23. Juli 2015 · Kommentare deaktiviert für EU-Militäreinsatz: „Europol-Geheimdienstzelle auf Sizilien hilflos“ · Kategorien: Europa, Italien, Libyen · Tags: , ,

Quelle: Telepolis/Heise

von Thomas Pany

Europol-Vizechef van Gemert: Zu wenig Wissen über Schlepper, kaum Chancen gegen die nordafrikanischen Fluchthelfer-Netzwerke

Um die illegale Zuwanderung über das Mittelmeer einzudämmen, fasste die EU den Plan, die Netzwerke der Schleuser und Schlepper zu schwächen. Das Geschäftsmodell soll zerschlagen werden, hieß es in einem Strategiepapier. Dazu müssen sie zunächst einmal aufgespürt werden, wie dies kürzlich noch einmal für die Mission EUNAVFOR MED bekundet wurde (Unerwünschte Migration: 39 Schiffe von EU-Mitgliedstaaten kreuzen im Mittelmeer).

In Catania auf Sizilien wurde ein Zentrum für die „EU Task Force“ eingerichtet, an der Mitarbeiter von Europol, Frontex, EASO und Eurojust teilnehmen, um Informationen zu sammeln und auszutauschen:

„Die Agenturen tauschen die Ergebnisse von Verhören aus, denen Geflüchtete nach ihrer Ankunft unterzogen werden. Mit ihren Aussagen über Fluchtrouten sollen mögliche Netzwerke oder Infrastrukturen von Fluchthelfern aufgespürt und zerschlagen werden.“ (Matthias Monroy)

Große Hoffnungen setze der britische Premierminister David Cameron auf die Europol-Geheimdienstzelle in Sizilien, berichtete der Guardian im Juni.

Ein aktuelles Gespräch, das die britische Zeitung mit dem stellvertretenden Direktor von Europol, Wil van Gemert führte, enttäuscht diese Hoffnungen.

Danach befragt, ob man bereits Informationen habe, die zur Identifikation von Schleppern geführt haben oder zu Einsichten in ihre Geschäfte, antwortete van Gemert negativ. Nein, dafür habe man nicht genügend Informationen.
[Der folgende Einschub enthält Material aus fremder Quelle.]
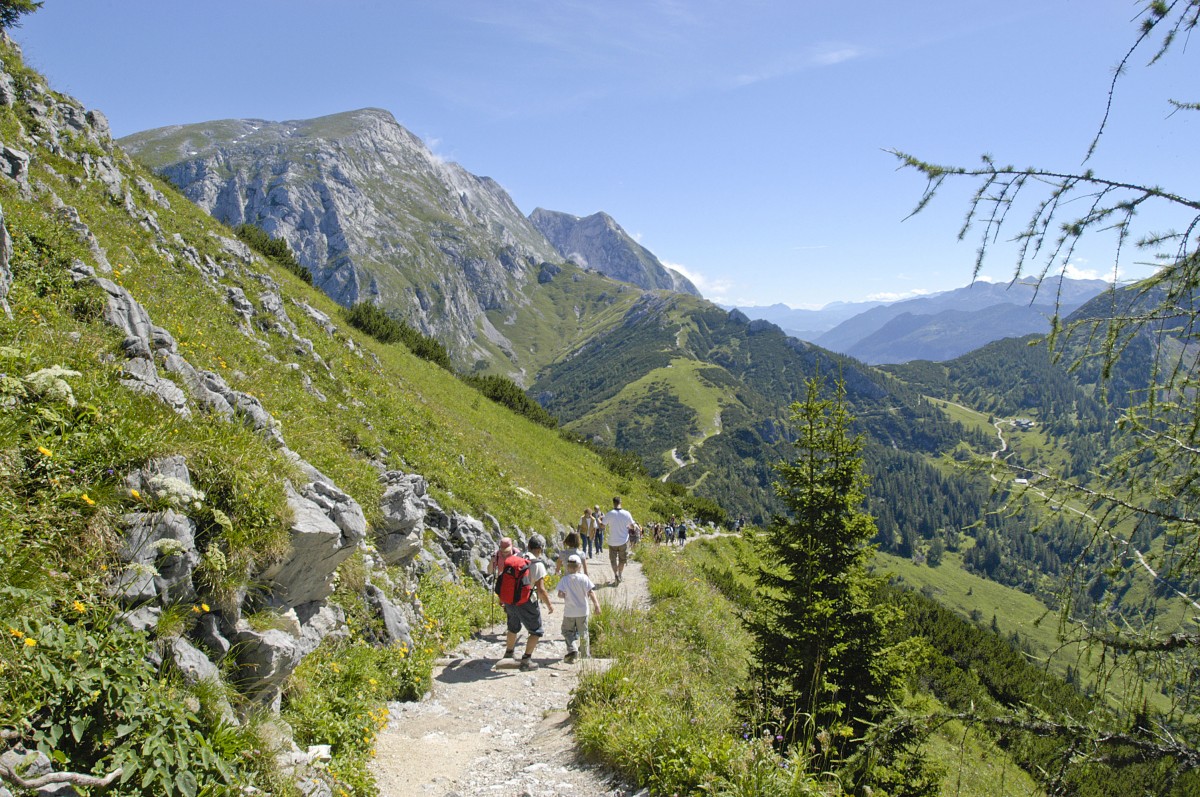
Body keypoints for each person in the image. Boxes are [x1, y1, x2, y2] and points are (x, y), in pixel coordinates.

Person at [502, 533, 553, 671]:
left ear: (528, 546)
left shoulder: (516, 557)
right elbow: (541, 590)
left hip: (511, 600)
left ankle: (508, 654)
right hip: (526, 601)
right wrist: (549, 605)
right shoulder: (537, 564)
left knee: (513, 627)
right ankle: (526, 660)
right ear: (540, 549)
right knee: (536, 631)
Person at [556, 554, 600, 663]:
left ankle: (573, 649)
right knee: (584, 633)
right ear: (579, 566)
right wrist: (596, 605)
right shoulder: (584, 578)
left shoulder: (565, 579)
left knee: (566, 631)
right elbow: (591, 592)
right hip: (583, 611)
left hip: (569, 612)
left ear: (567, 567)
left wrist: (565, 595)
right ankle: (585, 655)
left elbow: (560, 594)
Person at [603, 496, 636, 584]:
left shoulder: (609, 513)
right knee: (622, 560)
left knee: (613, 560)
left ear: (613, 502)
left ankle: (616, 574)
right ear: (620, 502)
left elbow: (603, 525)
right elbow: (632, 526)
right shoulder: (627, 513)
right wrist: (628, 526)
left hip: (612, 541)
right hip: (623, 541)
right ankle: (620, 574)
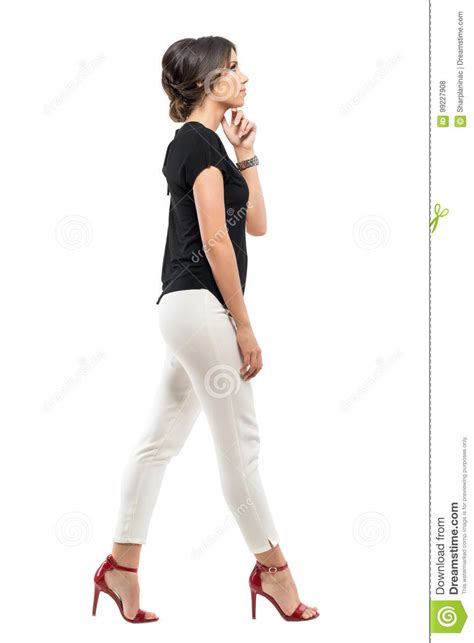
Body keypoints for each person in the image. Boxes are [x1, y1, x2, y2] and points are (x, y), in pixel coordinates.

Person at [92, 35, 319, 624]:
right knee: (240, 447)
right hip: (201, 308)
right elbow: (218, 241)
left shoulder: (213, 146)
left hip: (185, 310)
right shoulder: (191, 142)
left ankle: (120, 566)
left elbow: (258, 225)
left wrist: (246, 152)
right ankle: (274, 573)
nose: (245, 77)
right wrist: (244, 327)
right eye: (234, 69)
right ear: (205, 83)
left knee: (158, 442)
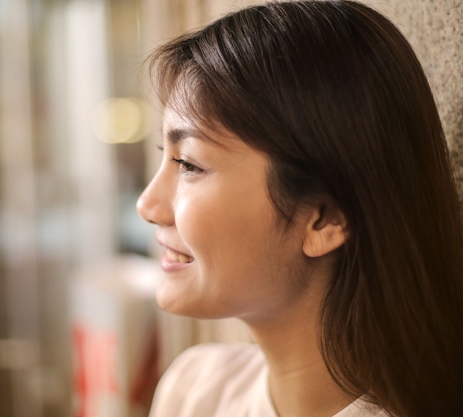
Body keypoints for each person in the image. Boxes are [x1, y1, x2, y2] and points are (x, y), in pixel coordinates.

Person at [135, 1, 463, 416]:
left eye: (189, 165)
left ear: (325, 217)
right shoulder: (195, 392)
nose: (147, 204)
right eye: (167, 155)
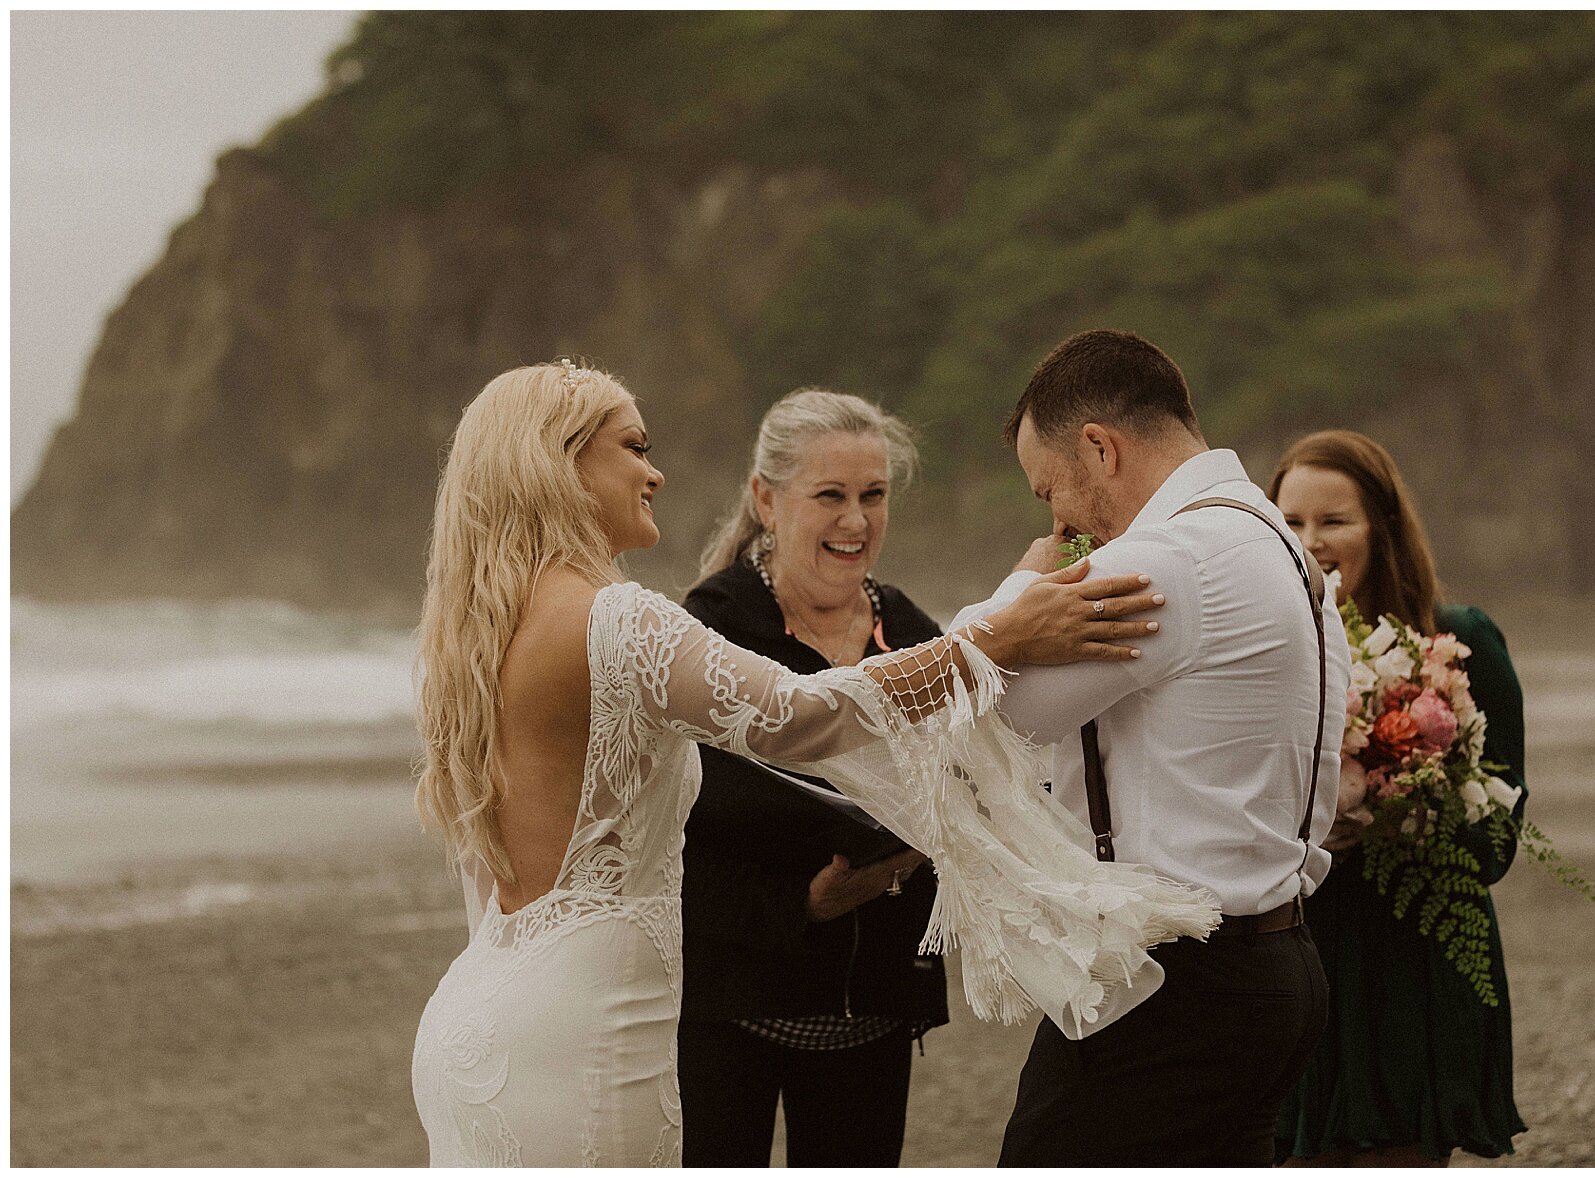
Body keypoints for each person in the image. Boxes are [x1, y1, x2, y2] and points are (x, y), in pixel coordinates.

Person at [407, 360, 1221, 1166]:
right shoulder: (614, 619)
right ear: (561, 462)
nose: (655, 472)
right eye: (633, 446)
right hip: (584, 1029)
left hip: (485, 1012)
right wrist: (997, 638)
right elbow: (807, 715)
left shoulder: (486, 627)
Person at [950, 329, 1353, 1167]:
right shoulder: (1277, 542)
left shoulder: (1167, 561)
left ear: (1100, 447)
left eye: (1050, 489)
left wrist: (1019, 589)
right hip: (1280, 960)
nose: (1057, 520)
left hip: (1178, 991)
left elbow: (981, 714)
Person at [677, 389, 945, 1167]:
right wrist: (803, 902)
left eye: (873, 495)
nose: (856, 522)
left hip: (878, 1004)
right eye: (830, 495)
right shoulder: (710, 628)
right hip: (730, 1000)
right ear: (766, 499)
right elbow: (674, 817)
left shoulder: (912, 633)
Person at [1269, 428, 1528, 1166]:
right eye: (1289, 521)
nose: (1310, 540)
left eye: (1333, 520)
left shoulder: (1460, 638)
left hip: (1410, 967)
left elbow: (1499, 840)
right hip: (1295, 963)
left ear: (1381, 527)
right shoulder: (1263, 648)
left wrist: (1395, 811)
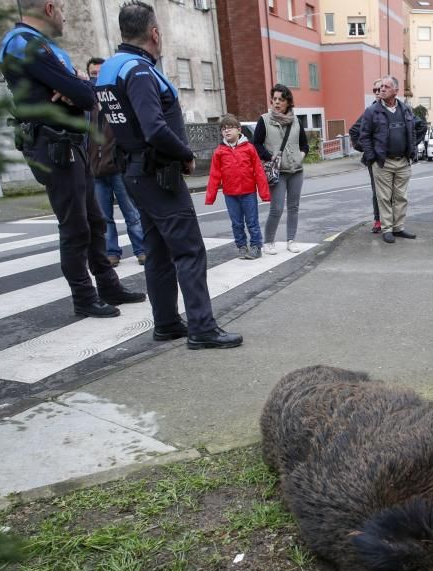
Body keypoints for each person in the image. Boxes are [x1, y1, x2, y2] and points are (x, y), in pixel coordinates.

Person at [94, 0, 242, 349]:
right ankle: (202, 328)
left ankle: (166, 323)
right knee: (190, 251)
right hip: (157, 173)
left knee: (158, 251)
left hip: (134, 171)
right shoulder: (139, 71)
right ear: (154, 32)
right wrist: (185, 153)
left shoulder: (109, 69)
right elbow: (155, 128)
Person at [0, 0, 145, 318]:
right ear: (49, 8)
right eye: (62, 9)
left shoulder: (38, 46)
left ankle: (107, 286)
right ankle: (84, 297)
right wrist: (76, 82)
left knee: (94, 221)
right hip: (54, 147)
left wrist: (76, 81)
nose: (65, 16)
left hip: (67, 146)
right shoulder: (25, 45)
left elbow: (84, 93)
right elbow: (84, 96)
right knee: (76, 226)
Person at [86, 56, 147, 267]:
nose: (96, 79)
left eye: (99, 75)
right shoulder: (87, 107)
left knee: (131, 212)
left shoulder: (116, 102)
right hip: (96, 170)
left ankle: (142, 249)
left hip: (118, 168)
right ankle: (112, 252)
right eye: (92, 75)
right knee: (104, 217)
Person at [357, 75, 427, 244]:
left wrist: (411, 148)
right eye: (381, 87)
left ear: (396, 91)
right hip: (383, 162)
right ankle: (387, 229)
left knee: (401, 197)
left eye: (386, 87)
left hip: (403, 161)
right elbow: (363, 136)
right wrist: (372, 157)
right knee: (384, 197)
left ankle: (398, 227)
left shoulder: (406, 110)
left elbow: (415, 129)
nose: (382, 89)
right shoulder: (372, 111)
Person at [204, 114, 270, 260]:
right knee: (236, 223)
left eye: (230, 128)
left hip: (248, 193)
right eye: (223, 129)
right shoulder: (219, 152)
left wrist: (264, 193)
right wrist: (210, 197)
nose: (226, 131)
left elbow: (259, 171)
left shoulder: (249, 148)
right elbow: (214, 175)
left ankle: (256, 246)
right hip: (230, 194)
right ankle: (242, 246)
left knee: (252, 221)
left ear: (239, 130)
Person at [252, 84, 308, 255]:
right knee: (276, 208)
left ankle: (291, 240)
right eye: (274, 99)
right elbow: (256, 144)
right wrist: (269, 158)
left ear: (288, 102)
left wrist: (301, 156)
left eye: (281, 100)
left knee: (294, 207)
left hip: (296, 171)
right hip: (277, 172)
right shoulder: (265, 120)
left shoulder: (296, 121)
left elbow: (305, 145)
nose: (276, 102)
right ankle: (268, 241)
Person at [348, 79, 383, 233]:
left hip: (394, 159)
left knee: (394, 193)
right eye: (374, 90)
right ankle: (378, 220)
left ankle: (393, 221)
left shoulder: (398, 110)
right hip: (375, 159)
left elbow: (418, 126)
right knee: (377, 192)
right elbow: (354, 131)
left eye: (380, 89)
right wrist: (369, 151)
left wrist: (409, 149)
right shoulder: (370, 111)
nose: (377, 92)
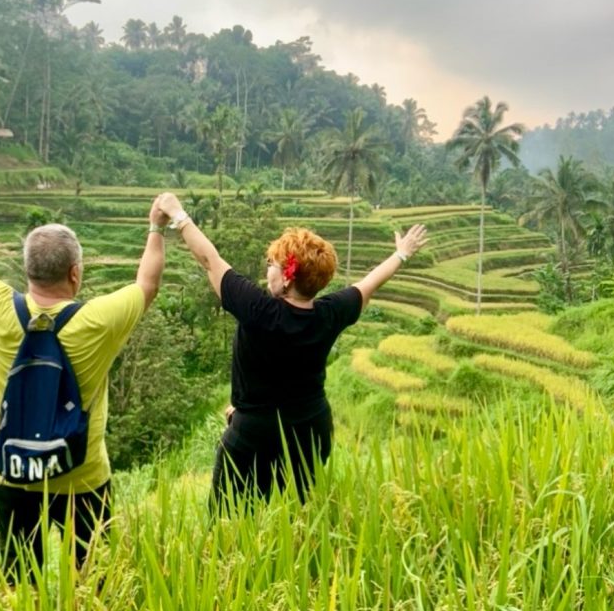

Was man in Sizilien an Informationen sammeln könne, reiche nicht aus, um den Hauptpersonen der Schleppergeschäfte auf die Spur zu kommen, die hunderte von Kilometern entfernt auf einem anderen Kontinent, in einem Bürgerkriegsland, operieren. Es sei ziemlich unmöglich, auch für die Regierung in Libyen selbst, hierzu an ausreichende Informationen zu gelangen.

Auch auf die Nachfrage, ob es denn Möglichkeiten gebe, selbst Informationen in Libyen zu sammeln, um etwas über Schmugglernetzwerke zu erfahren, erhielt der Guardian-Reporter keine positive Antwort. Europol habe keine Vertreter, die in Libyen arbeiten, dafür gebe es auch kein Mandat, weil die EU keine Mission in Libyen habe. Zwar, so Van Gemert, würden Agenten militärischer Geheimdienste Informationen aus Libyen schicken, aber auch dies würde nicht ausreichen, um etwa Schlepperboote ausfindig zu machen, dass man sie zerstören könnte.

„Es reicht nicht, um das Problem auf diese Weise zu lösen. Man muss mehr tun, ganz sicher werden Ermittlungen das Migrationsproblem nicht lösen. Das ist auch ein Fakt.“

Der Europol-Vize-Chef betonte im Gegenzug, dass man mit dem Zentrum in Sizilien gut platziert sei, um Schleppergeschäfte in Italien und Europa zu verfolgen. Allerdings musste er eingestehen, dass ihm unbekannt war, was der Guardian-Reporter bei seinen Recherchen in Catania erfahren hatte, dass die Stadt eine wichtiger Knotenpunkt für Schleusergeschäfte ist trotz des Europol-und Frontex-Zentrums. Er wisse nicht über jedes Detail Bescheid, aber die italienischen Behörden würden es sicher wissen.